6. Mr Tambourine Man – Bob Dylan
Another song people think is about drugs (Mr Tambourine Man alleged to refer to Bob Dylan’s dealer), but Dylan himself has said that not only is the song merely about the search for inspiration. Allegations are also often made that the lyrics were written under the influence of LSD, but while Bob admits to partaking in acid, he maintains that he was not introduced to it until after he wrote the song.
7. Bohemian Rhapsody – Queen
While some people have opined that the bizarre lyrics to this classic rock anthem are simply nonsense chosen to fit in with the melody and song structure, others have suggested that the song actually covers singer Freddie Mercury’s battle with AIDS. Well, it goes to show that you shouldn’t always think too hard about these things, as Freddie himself stated that the words were just “random rhyming nonsense”.

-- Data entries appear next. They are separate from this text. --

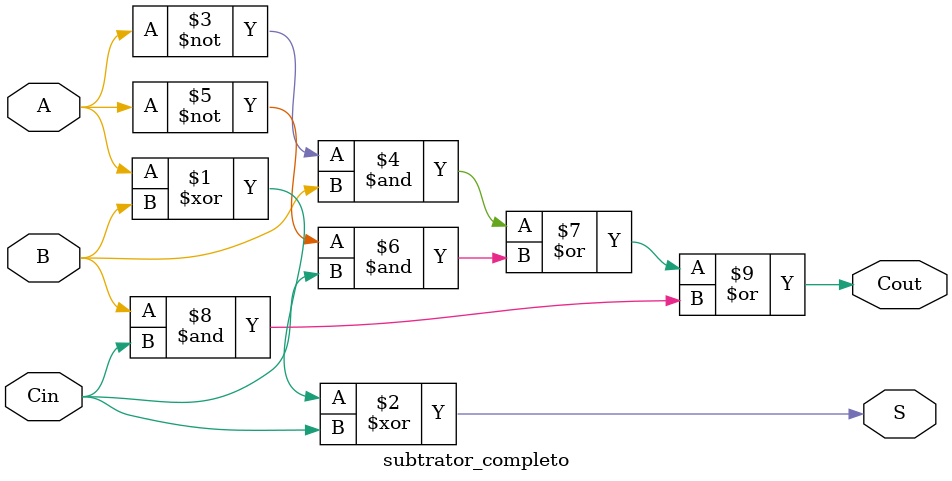
<source format=v>
module subtrator_completo(A, B, Cin, S, Cout);

    input A, B, Cin;
    output S, Cout;

    assign S = (A ^ B) ^ Cin;
    assign Cout = (~A & B) | (~A & Cin) | (B & Cin);

endmodule
</source>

8. Hotel California – Eagles
While most people hear this rock classic and appreciate its thought-provoking lyrics and cool guitar licks, some perceive an homage to Satan himself. Literally. Apparently, some misguided individuals in the 80s thought that the Hotel California referenced in the song was actually based on a real hotel which had been purchased by the Church of Satan, with lyrics like “can’t kill the beast” adding fuel to the fire. Don Henley and Glenn Frey have been unequivocal about the real story behind the song: excess in the USA and the LA high life.
9. The One I Love – REM
One of those songs that so often gets played on the radio with a dedication to someone’s other half, this tune is actually an ode to an ex. Michael Stipe has commented on several occasions that he doesn’t understand why people don’t get the meaning of the song when it’s right there in the lyrics: “This one goes out to the one I’ve left behind / A simple prop to occupy my time”.
10. Born In The USA – Bruce Springsteen
Arguably the most misunderstood song ever, this seemingly patriotic ‘MURICA and FREEDOM anthem is routinely belted out on loudspeakers at sports and community gatherings across the United States as a show of national pride. A shame, then, that it’s actually a highly scathing attack on the country which sent men to fight in Vietnam (“sent off to fight the yellow man”) but didn’t provide for them when they returned as veterans.